The big game kicks off — Williams’ Army Navy is an electromechanical single-player that captures the storied rivalry of the classic Army-Navy football clash, blending military and sports themes, designed by none other than Harry Williams, the founding father of the industry whose name graced the company, with art by George Molentin. With reel scoring, it’s a woodrail-era artifact from a genuine pioneer of the craft.
The layout is elegantly focused in the classic EM tradition: two flippers, three pop bumpers, a pair of slingshots, and two kick-out holes. There are no drop banks or spinners here, just the honest, chiming pleasures of keeping the ball alive, working the bumpers, and chasing the captured-ball awards of those kick-out holes. It’s the kind of clean, approachable design that defined pinball’s formative years, when the fundamentals of the flipper game were still being refined, and it rewards a player who keeps the ball moving and plays the bumpers and holes with care.

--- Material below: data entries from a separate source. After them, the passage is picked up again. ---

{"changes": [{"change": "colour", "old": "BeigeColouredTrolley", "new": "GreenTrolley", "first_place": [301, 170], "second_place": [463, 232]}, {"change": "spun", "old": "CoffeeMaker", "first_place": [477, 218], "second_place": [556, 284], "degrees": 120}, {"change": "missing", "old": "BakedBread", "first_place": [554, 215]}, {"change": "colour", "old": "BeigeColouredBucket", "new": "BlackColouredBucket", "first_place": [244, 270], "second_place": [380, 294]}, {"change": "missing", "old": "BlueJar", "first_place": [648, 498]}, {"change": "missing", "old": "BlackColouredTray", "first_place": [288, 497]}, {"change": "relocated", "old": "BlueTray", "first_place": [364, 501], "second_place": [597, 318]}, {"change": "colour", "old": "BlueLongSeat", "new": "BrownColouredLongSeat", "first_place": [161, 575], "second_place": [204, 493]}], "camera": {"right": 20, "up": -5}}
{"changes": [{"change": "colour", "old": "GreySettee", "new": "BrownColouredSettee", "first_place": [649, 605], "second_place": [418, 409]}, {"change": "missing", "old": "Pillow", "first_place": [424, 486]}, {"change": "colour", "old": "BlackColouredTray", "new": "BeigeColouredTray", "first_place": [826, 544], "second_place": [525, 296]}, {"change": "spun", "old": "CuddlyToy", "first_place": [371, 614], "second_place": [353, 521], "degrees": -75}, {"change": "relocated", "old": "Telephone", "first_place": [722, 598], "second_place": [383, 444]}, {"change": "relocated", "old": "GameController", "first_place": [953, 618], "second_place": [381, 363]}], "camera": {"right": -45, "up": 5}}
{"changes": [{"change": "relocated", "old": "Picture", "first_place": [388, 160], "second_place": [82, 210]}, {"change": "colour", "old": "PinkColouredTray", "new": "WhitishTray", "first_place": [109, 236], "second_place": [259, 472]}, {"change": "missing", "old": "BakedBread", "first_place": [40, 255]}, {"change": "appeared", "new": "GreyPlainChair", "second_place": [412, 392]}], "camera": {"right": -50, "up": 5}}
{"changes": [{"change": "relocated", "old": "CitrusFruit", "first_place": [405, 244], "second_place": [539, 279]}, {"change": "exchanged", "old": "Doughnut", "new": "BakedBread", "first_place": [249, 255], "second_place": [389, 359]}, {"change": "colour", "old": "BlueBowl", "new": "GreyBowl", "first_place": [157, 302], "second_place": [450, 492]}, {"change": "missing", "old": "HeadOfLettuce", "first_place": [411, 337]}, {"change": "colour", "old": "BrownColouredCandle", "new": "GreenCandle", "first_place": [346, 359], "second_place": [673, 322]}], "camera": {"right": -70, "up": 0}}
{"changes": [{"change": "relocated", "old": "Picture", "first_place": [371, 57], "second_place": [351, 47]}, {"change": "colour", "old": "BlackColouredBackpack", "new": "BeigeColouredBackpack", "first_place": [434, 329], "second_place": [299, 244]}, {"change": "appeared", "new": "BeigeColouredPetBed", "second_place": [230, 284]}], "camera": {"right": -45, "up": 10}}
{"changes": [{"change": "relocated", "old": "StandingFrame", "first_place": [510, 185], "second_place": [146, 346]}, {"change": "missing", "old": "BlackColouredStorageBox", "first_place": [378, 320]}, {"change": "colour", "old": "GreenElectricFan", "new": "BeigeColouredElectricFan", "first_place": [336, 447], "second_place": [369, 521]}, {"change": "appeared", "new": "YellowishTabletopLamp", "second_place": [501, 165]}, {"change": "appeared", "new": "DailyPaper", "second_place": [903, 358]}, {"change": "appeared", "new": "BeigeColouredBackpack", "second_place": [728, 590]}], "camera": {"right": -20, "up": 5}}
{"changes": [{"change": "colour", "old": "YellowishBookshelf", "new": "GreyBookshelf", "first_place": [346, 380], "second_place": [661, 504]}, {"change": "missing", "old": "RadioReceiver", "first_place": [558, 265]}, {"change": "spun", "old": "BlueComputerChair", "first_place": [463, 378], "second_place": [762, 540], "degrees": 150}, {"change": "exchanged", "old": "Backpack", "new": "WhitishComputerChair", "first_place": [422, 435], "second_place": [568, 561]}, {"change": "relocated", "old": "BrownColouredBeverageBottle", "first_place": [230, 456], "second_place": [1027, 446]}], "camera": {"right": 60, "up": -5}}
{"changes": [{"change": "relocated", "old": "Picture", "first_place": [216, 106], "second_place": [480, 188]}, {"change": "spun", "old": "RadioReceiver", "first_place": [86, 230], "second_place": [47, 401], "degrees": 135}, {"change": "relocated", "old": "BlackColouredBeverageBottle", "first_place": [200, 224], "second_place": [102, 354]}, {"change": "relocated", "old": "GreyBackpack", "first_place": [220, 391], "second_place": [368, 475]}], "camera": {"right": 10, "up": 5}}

Army Navy is a lovely piece of history for the collector who cherishes the deepest roots of the hobby and the legendary figures who planted them. Harry Williams was a genuine visionary — his innovations helped invent the modern flipper game — and playing one of his designs is a small brush with the origins of everything that followed. The Army-Navy rivalry gave the machine a proud, competitive theme, one of the great traditions in American sport. For anyone who loves the golden age of EM pinball and its founding masters, it’s a worthy find. Ride those bumpers, work the kick-out holes, and root for your side. Some machines are a piece of the foundation, and this Harry Williams classic is one of them. Kick off and drop a coin.